M. Jean-Pierre Sueur , président . - Il me reste à vous remercier pour toutes les informations que vous nous avez apportées.

M. Jacques-Alain Miller, psychanalyste

________

M. Jean-Pierre Sueur , président . - Au moment où nous abordons la dernière d'entre elles, je tiens à souligner combien ces auditions ont enrichi notre réflexion. Nous les achevons donc avec M. Jacques-Alain Miller, fondateur de l'Ecole de la cause freudienne, qu'il anime toujours à travers d'innombrables publications, interventions, séminaires, prises de position, notamment sur le sujet qui nous occupe. Vous avez joué un rôle important lors d'un épisode resté dans nos mémoires et qui n'est pas fini, celui de l'amendement « Accoyer », qui entendait définir les conditions d'exercice de la profession de psychothérapeute, objectif tout à fait légitime, sur lequel se sont greffés toute une série de mouvements s'en prenant indirectement ou explicitement à la psychanalyse. Celle-ci a été attaquée de toutes parts : un ministre promis à un certain destin voulait détecter dès le plus jeune âge et si possible dès le ventre de leur mère les futurs délinquants... ; un rapport prétendument scientifique, publié sous couvert de l'Inserm, vouait la psychanalyse à tous les maux. Ces mouvements ont eu un écho au Sénat ; encore récemment, à propos de l'autisme, l'on a voulu exclure la psychanalyse. Je suis de ceux qui pensent que la psychanalyse fait partie de notre culture. Si l'on peut la critiquer -il n'y a pas de vaches sacrées- il ne me paraît pas acceptable de vouloir l'exclure. Voilà pourquoi nous avons tenu à vous entendre sur ce projet de loi.

M. Jacques-Alain Miller, psychanalyste . - Je voudrais vous conter comment j'en suis venu à prendre parti, en tant que psychanalyste, pour ce projet de loi. J'en fus le premier surpris ; peu auparavant, j'étais bien décidé à ne pas m'en mêler, tant les sensibilités étaient à vif : il n'appartient pas à la psychanalyse de mettre du sel sur les plaies. Cependant, mon agacement allait croissant, de voir certains confrères s'engager résolument contre ce texte, au nom de la psychanalyse, et souvent aux côtés de représentants des religions. Le catalyseur de mon engagement fut un courriel reçu du journaliste du Nouvel Observateur , Eric Aeschimann, que je n'avais jamais rencontré, sauf peut-être dans la cour de l'Ecole normale supérieure. Ce message était accompagné du manifeste de cet hebdomadaire en faveur du mariage pour tous. Cet organe de presse n'avait a priori rien de recommandable pour moi, tant il avait, en un demi-siècle, brocardé Jacques Lacan dans ses colonnes, lequel avait rendu public le peu d'estime qu'il avait pour Jean Daniel. Cependant, je répondis oui dans l'instant. J'étais engagé et soulagé.
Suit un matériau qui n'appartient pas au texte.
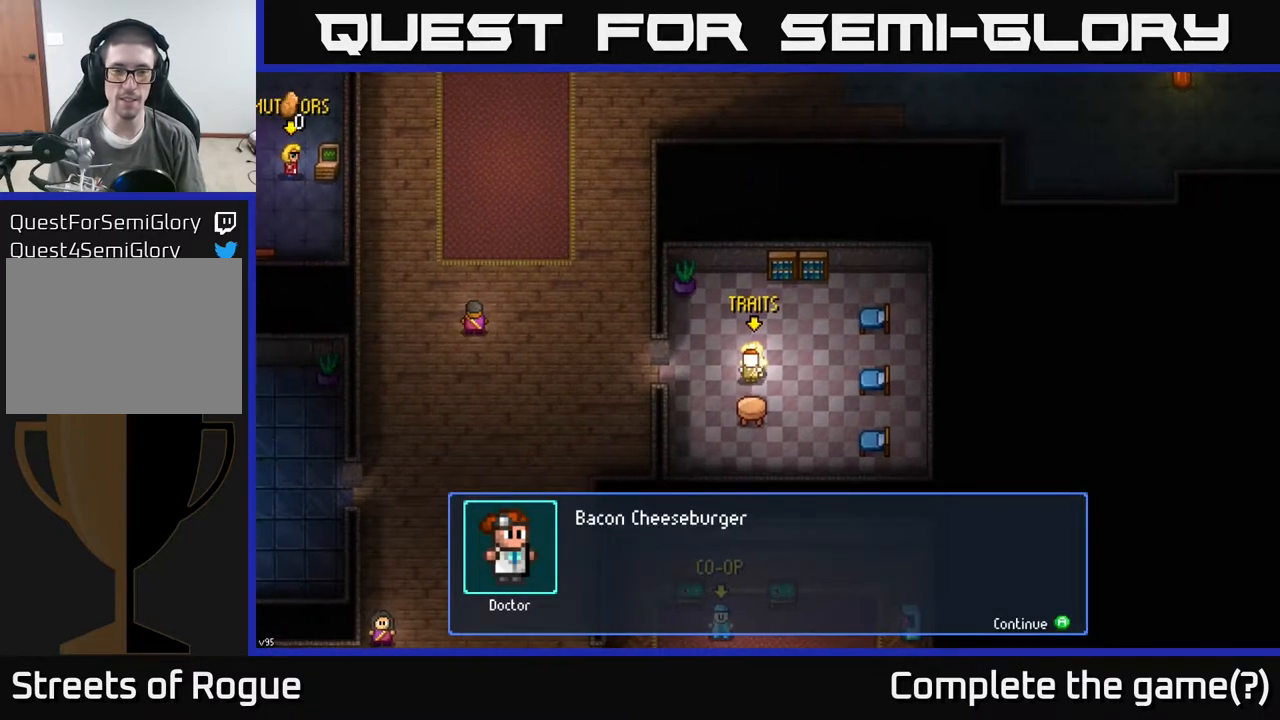
{"buttons": [], "left_stick": "center", "right_stick": "center", "events": []}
Pourtant, il y a une dizaine d'années, lorsqu'on commençait à parler du mariage pour les homosexuels, je riais. Je pensais à cette fable de La Fontaine, Le paon se plaignant de Junon . Appartenant au cercle des amis des Desanti, qui nous enjoignaient de choisir un animal, c'est le paon que je choisis, parce que j'étais attaché à la discrétion et parce que j'aimais ce bruit : paon ! Le Paon voulait avoir une jolie voix, mais Junon, sa maîtresse, rembarrait l'oiseau jaloux :

« Cesse donc de te plaindre, ou bien, pour te punir,

« Je t'ôterai ton plumage. »

Les amours des homosexuels ont longtemps été clandestins. Certes, non reconnus par la société, ils avaient en partage des jouissances plus nombreuses, plus vives, plus intenses que les hétérosexuels. Ils échappaient aux servitudes du mariage, pourquoi réclamer des chaînes ? Proust, Genet, Foucault, mariés, eux qui avaient superbement exprimé la fraternité des damnés ? L'idée paraissait saugrenue. Je défendis cette position à la télévision ; Pierre Bergé, qui était à ma gauche, comme vous aujourd'hui, monsieur le Président, m'approuva chaleureusement. Voilà où nous en étions.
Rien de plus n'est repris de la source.